[Saved data entries]
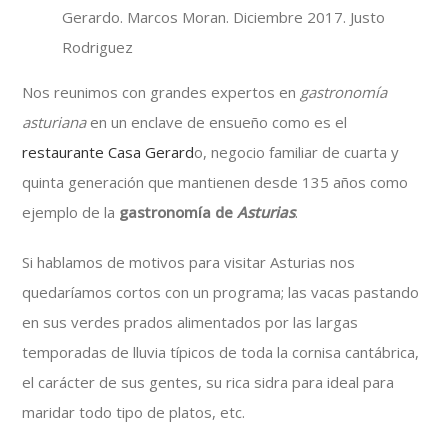
Gerardo. Marcos Moran. Diciembre 2017. Justo
Rodriguez
Nos reunimos con grandes expertos en
gastronomía
asturiana
en un enclave de ensueño como es el
restaurante Casa Gerard
o, negocio familiar de cuarta y
quinta generación que mantienen desde 135 años como
ejemplo de la
gastronomía de
Asturias
.
Si hablamos de motivos para visitar Asturias nos
quedaríamos cortos con un programa; las vacas pastando
en sus verdes prados alimentados por las largas
temporadas de lluvia típicos de toda la cornisa cantábrica,
el carácter de sus gentes, su rica sidra para ideal para
maridar todo tipo de platos, etc.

Exercise objective — Scanning the data above, count the lines in which the string "Asturias" occurs and state only the count.

Result for this task — 2